One interviewee was the U.K. government’s anti-corruption champion John Penrose, who had some interesting and thoughtful things to say about his work trying to encourage London to do more to tackle financial and economic crime. Anyway, sadly, he’s rendered the series out of date by resigning his position in protest against Boris Johnson’s failures of leadership. (Spoiler: Johnson, who doesn’t appear to recognize the concept of leadership, did not resign.)
Should Johnson be looking for a way to reboot his premiership after narrowly winning the support of his fellow Conservative members of parliament, he could do a lot worse than read this report from Labour MP Margaret Hodge, on “corrupt money and corrupt politics.” Her recommendations are simple and apply universally yet appear to be beyond most governments.
– “We must insist on greater transparency. That would allow us to better follow the money in the financial sector and expose our decision-making to scrutiny in the public sector. We need to reinforce the pillars of accountability that support our democracy – from an independent judiciary and civil service to a powerful parliament and robustly independent media. We need to strengthen the financial and constitutional regulatory framework to prevent and punish financial crime and to prevent and punish corrupt behavior in the public domain. Finally, we need to enforce and police our systems more effectively. The Government and the executive need to be energetically held to public account.”

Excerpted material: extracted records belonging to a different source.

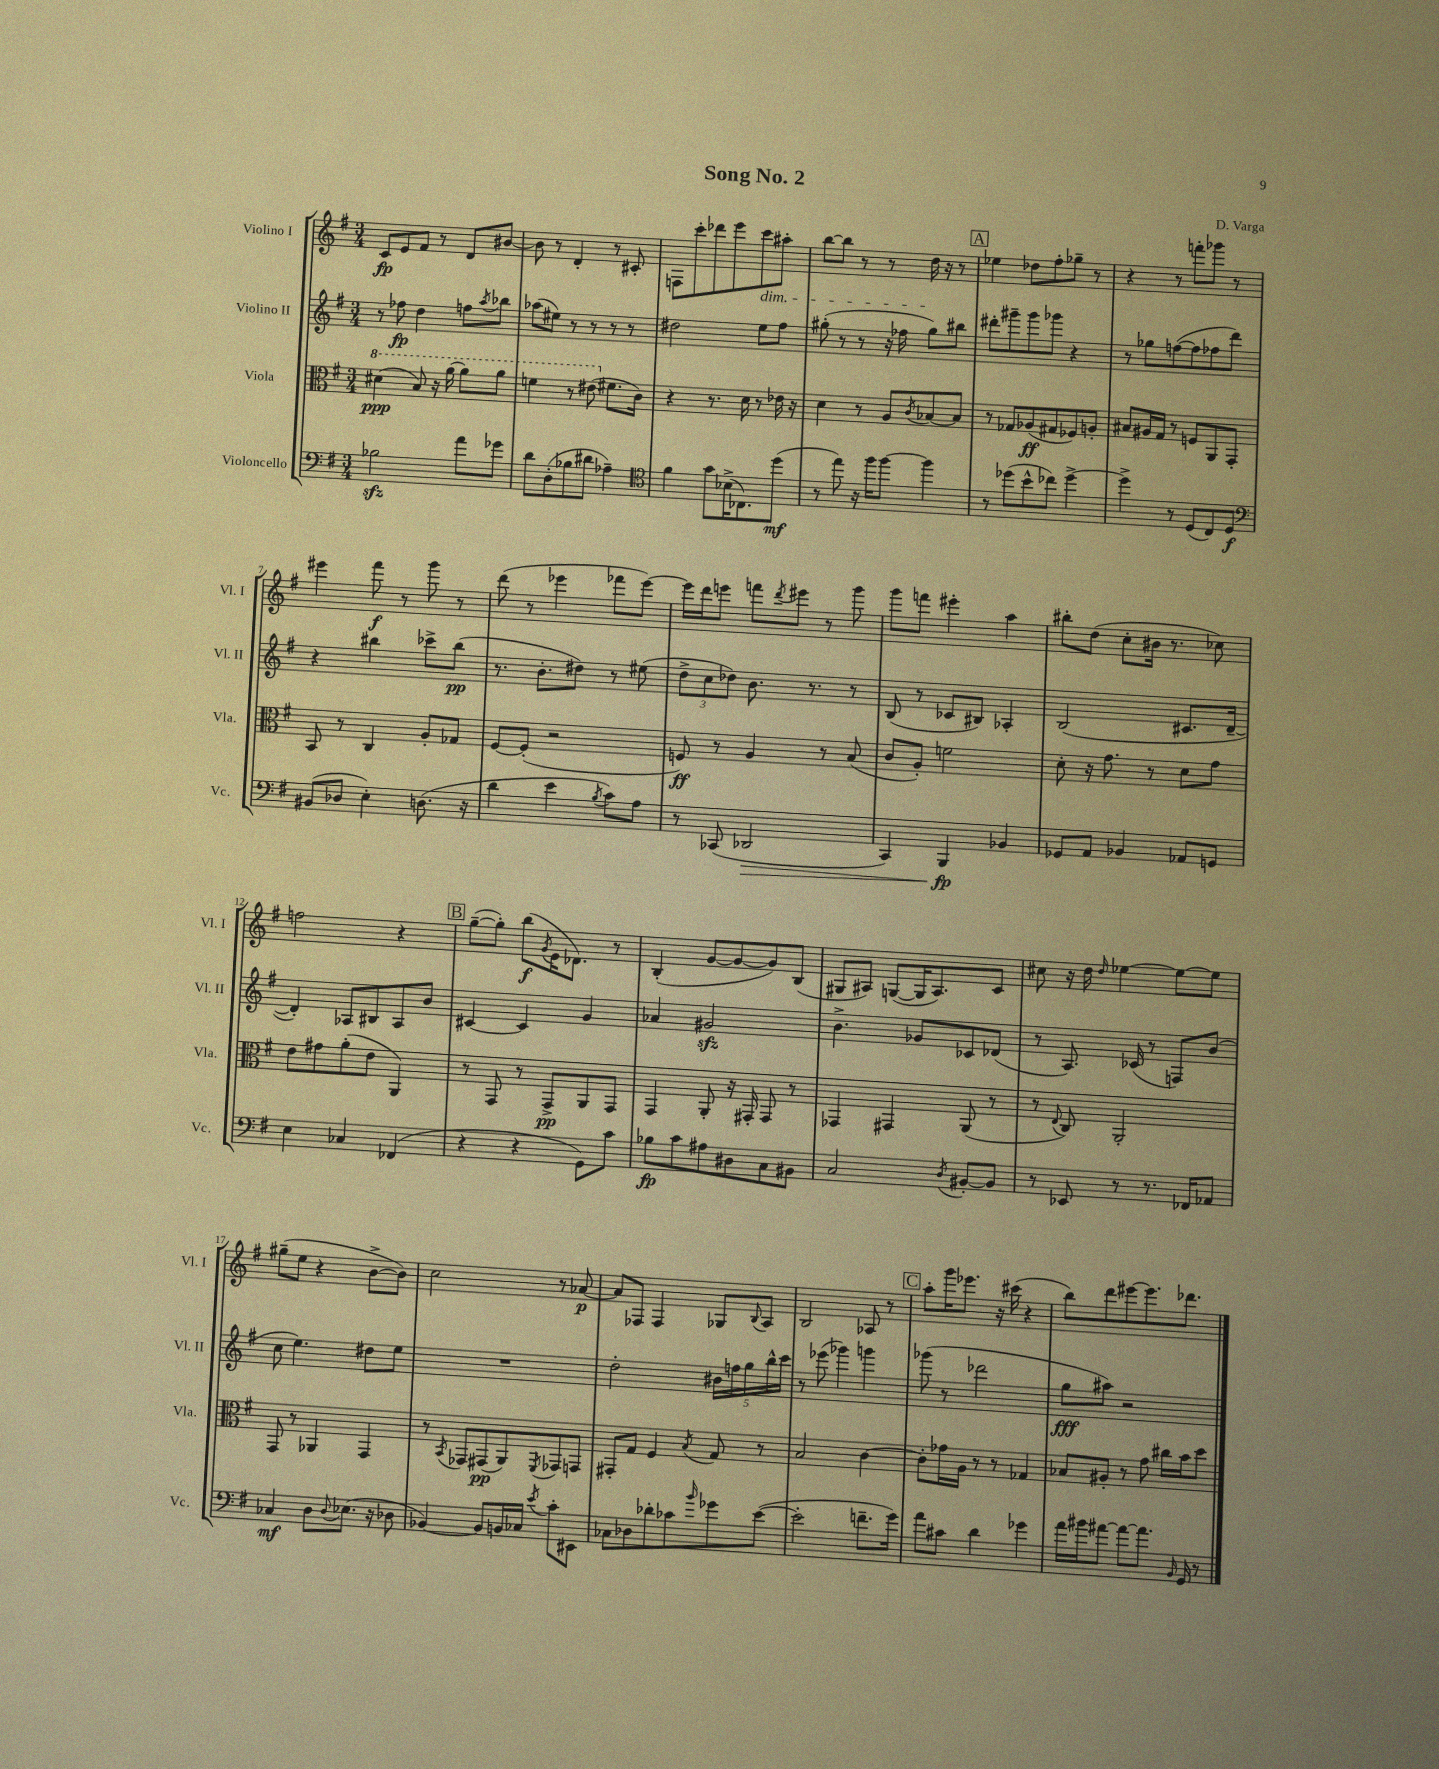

**kern	**kern	**kern	**kern
*staff4	*staff3	*staff2	*staff1
*clefF4	*clefC3	*clefG2	*clefG2
*k[f#]	*k[f#]	*k[f#]	*k[f#]
*M3/4	*M3/4	*M3/4	*M3/4
2B-\	(4dd#\	8r	8c/L
.	.	8ff-\	8e/
.	8b/)	4dd\	8f#/J
.	16r	.	8r
.	(16aa\	.	.
8a\L	8aa\L)	8ff\L	8d/L
.	.	8qaa/	.
8g-\J	8aa\J	8bb-\J	[8b#/J
=	=	=	=
8d\L	4ff\	(8aa-\L	8b#\]
(8D'\	.	8ee#\J)	8r
8B-\	8r	8r	4d'/
8d#\J	(8ee#\	8r	.
4A-~\)	8.f#\L	8r	8r
.	.	8r	8c#'/
.	16c\Jk)	.	.
=	=	=	=
*clefC4	*	*	*
4f#\	4r	2dd#\	8F\L
.	.	.	8ccc'\
8g\L	8.r	.	8ddd-\
(16B-^\K	.	.	8eee\
8.C-\)	16d\	.	.
.	8r	8ee\L	8ccc\
(8dd\J	16e-\	8ff#\J	8aa#'\J
.	16r	.	.
=	=	=	=
8r	4d\	(8gg#'\	[8bb\L
8ee\)	.	8r	8bb\]J
16r	8r	8r	8r
16ff#\LK	.	.	.
[8ff#\J	8A/L	16r	8r
.	.	16ff-\	.
.	8qc/	.	.
4ff#\]	[8B-/	8gg#\L)	16dd\
.	.	.	16r
.	8B-/]J	8bb#\J	8r
=	=	=	=
8r	8r	8ddd#'\L	4ee-\
(8dd-\L	8G-/L	8ggg#~\	.
8b^^\	(8A-/	8ggg#\	8dd-\L
8cc-\J)	8G#/	8ggg-\J	8ff#'\
[4dd-^\	8F-/)	4r	8gg-~\J
.	8A'/J	.	8r
=	=	=	=
4dd-^\]	8B#/L	8r	4r
.	16A#/L	8gg-\L	.
.	16G/JJ	.	.
8r	8r	([8ff\	8r
(8D/L	8F/L	8ff\]	8fff'\L
8C/)	8AA/	8ff-\	8ggg-\J
8D/J	8GG'/J	8ddd\J)	8r
=	=	=	=
*clefF4	*	*	*
(8BB#/L	8BB/	4r	4eee#\
8D-/J	8r	.	.
4E'\)	4C/	4bb#\	8fff#\
.	.	.	8r
(8.D\	8A'/L	8ccc-^\L	8ggg\
.	8G-/J	(8bb#\J	8r
16r	.	.	.
=	=	=	=
4d\	[8F#/L	8.r	(8ddd\
.	(8F#'/]J	.	8r
.	.	8.b'\L	.
4e\	2r	.	4eee-\
.	.	8dd#\J)	.
8qB/	.	.	.
8c\L)	.	8r	8fff-\L
8A\J	.	(8ee#\	[8eee-\J)
=	=	=	=
8r	8F/)	12dd^\L	16eee-\]LL
.	.	.	16ddd\J
.	.	12cc\	.
(8CC-/	8r	.	8eee\J
.	.	12dd-\J)	.
2DD-/	4A/	8.b\	8fff\L
.	.	.	8qddd/
.	.	.	8eee#\J
.	.	8.r	.
.	8r	.	8r
.	(8B/	8r	8ggg\
=	=	=	=
4CC/)	8c/L	(8B/	8ggg\L
.	8A'/J)	8r	8fff\J
4BBB/	2f\	8c-/L	4eee#'\
.	.	8B#/J)	.
4BB-/	.	4A-'/	4aa\
=	=	=	=
8GG-/L	8d'\	(2B/	8bb#'\L
8AA/J	16r	.	(8dd\J
.	8.g\	.	.
4BB-/	.	.	8cc'\L
.	8r	.	16b#\Jk
.	.	.	8.r
8AA-/L	8d\L	8.c#/L	.
8GG/J	8g\J	.	8cc-\)
.	.	[16d~/Jk	.
=	=	=	=
4E\	8e\L	4d'/])	2ff\
.	8g#\	.	.
4C-/	(8a'\	8A-/L	.
.	8e\J	8B#/	.
(4FF-/	4AA/)	8A-/	4r
.	.	8b/J	.
=	=	=	=
4r	8r	[4c#/	([8gg~\L
.	8GG/	.	8gg'\]J)
4r	8r	4c#/]	(8bb\L
.	.	.	8qg/
.	8GG^/L	.	16e\K
.	.	.	8.d-\J)
8GG\L)	8AA/	4g/	.
8c\J	8GG/J	.	8r
=	=	=	=
8B-\L	4GG/	4a-/	(4B'/
8c\	.	.	.
8A#\	8AA'/	2g#/	[8g/L
8D#\	16r	.	8g/_
.	16GG#'/	.	.
8C\	8GG#/	.	8g/])
8BB#\J	8r	.	(8B/J
=	=	=	=
2C/	4GG-/	4.b^\	8G#/L
.	.	.	8A#/J)
.	4GG#/	.	([8G/L
.	.	8g-/L	16G/]K
.	.	.	8.A#/)
8qD/	.	.	.
[8BB#'/L	(8AA/	8c-/	.
8BB#/]J	8r	(8d-/J	8c/J
=	=	=	=
8r	8r	8r	8cc#\
.	8qqE/	.	.
8EE-/	8C/)	8.A/)	16r
.	.	.	16dd\
.	.	.	16qqdd/
8r	2AA'/	.	[4ee-\
.	.	(16c-/	.
8.r	.	8r	.
.	.	8F/L)	8ee-\_L
16FF-/LK	.	.	.
8AA-/J	.	(8b/J	8ee-\]J
=	=	=	=
4C-/	8GG/	8cc\	(8gg#~\L
.	8r	4.ee\)	8ee\J
8D\L	4AA-/	.	4r
8qqD/	.	.	.
(8.E-\J	.	.	.
.	4GG/	8dd#\L	[8b^\L
16r	.	.	.
8D-\	.	8ee\J	8b\]J)
=	=	=	=
[4BB-/)	8r	2.r	2cc\
.	8qBB/	.	.
.	8GG-/L	.	.
8BB-/]L	(8GG#/	.	.
16BB/L	8AA/)	.	.
16C-/JJ	.	.	.
8qe/	8qFF#/	.	.
8c'\L	8GG-/	.	8r
8EE#\J	8GG/J	.	[8a-/
=	=	=	=
8C-\L	8GG#'/L	2dd'\	8a-/]L
8D-\	8G/J	.	8F-/J
8d-'\	4F#/	.	4F-/
8c-\	.	.	.
16qqb/	8qB/	.	.
8g-\	8G/	20b#\LL	8G-/L
.	.	20ff\	.
.	.	20gg\	.
.	.	.	8qqB/
([8e\J	8r	.	8A/J
.	.	20bb^^\	.
.	.	20ccc\JJ	.
=	=	=	=
2e'\]	2B/	8r	2B/
.	.	(8eee-\	.
.	.	4ggg-\)	.
8.f~\L	[4c\	4ggg\	8A-/
.	.	.	8r
16g\Jk)	.	.	.
=	=	=	=
8a\L	8c'\]L	(8ggg-\	8aa'\L
8c#\J	16g-\L	8r	16ggg\K
.	16A\JJ	.	8.eee-\J
4d\	8r	2ddd-\	.
.	8r	.	16r
.	.	.	(16ccc#\
4g-\	4G-/	.	4r
=	=	=	=
16a\LL	8B-/L	8gg\L	8bb\L)
16b#\J	.	.	.
[8a#\J	8A#'/J	8aa#\J)	8ddd\
8a#\_L	8r	2r	[8eee#\
8.a#\]J	8g\	.	8.eee#\]
.	16cc#\LL	.	.
16qqBB/	.	.	.
16GG/	16b\J	.	8.ddd-\J
8r	8dd\J	.	.
==	==	==	==
*-	*-	*-	*-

On that note, congratulations to New York State for bringing forward a bill demanding transparency for shell company ownership (this is a very nicely made video explaining why it’s a good idea), which seems like a good way to mark the United States’ long-overdue achievement of gaining the top spot in the Financial Secrecy Index.
- “Globally, we’re starting to curb the financial secrecy used by Russian oligarchs, and also by tax evaders, corrupt politicians and organized crime around the world to hide and launder ill-gotten wealth. But the US, U.K., Germany, Italy and Japan cut back that global progress by more than half, fueling financial secrecy instead of fighting it. The G7 must make clear where they stand in the fight against financial secrecy by committing to a global asset register,” said Alex Cobham, chief executive at the Tax Justice Network.
What I’m reading
I’ve just finished James Hanning’s Love and Deception, an eminently readable book on the legendary double agent Kim Philby and the years he spent in Beirut before he defected to the Soviet Union. Mostly though, the last few days have involved relentlessly poring through documents on environmental regulation, which I am trying to understand.
As far as I can tell, the laws are generally pretty good, and yet the situation – as regards pollution of the air, earth, and water — is increasingly bad. The challenge is how to explain how those two facts can co-exist: if the laws are good, why aren’t things getting better? The link between them lies in decades of deliberate underfunding of the enforcement agencies, which means those laws don’t actually get enforced. Governments can therefore take the credit for Doing the Right Thing because they’re passing progressive legislation, while also having none of the downside of inconveniencing major party donors who might actually have to start paying to clean up their own mess. Funnily enough, that’s exactly the same situation that I find when researching financial crime: an epidemic of fraud coexists with tough anti-money laundering legislation.
Often government action in these areas looks like nothing more than a Potemkin state, with all the appearance of activity, and none of the substance.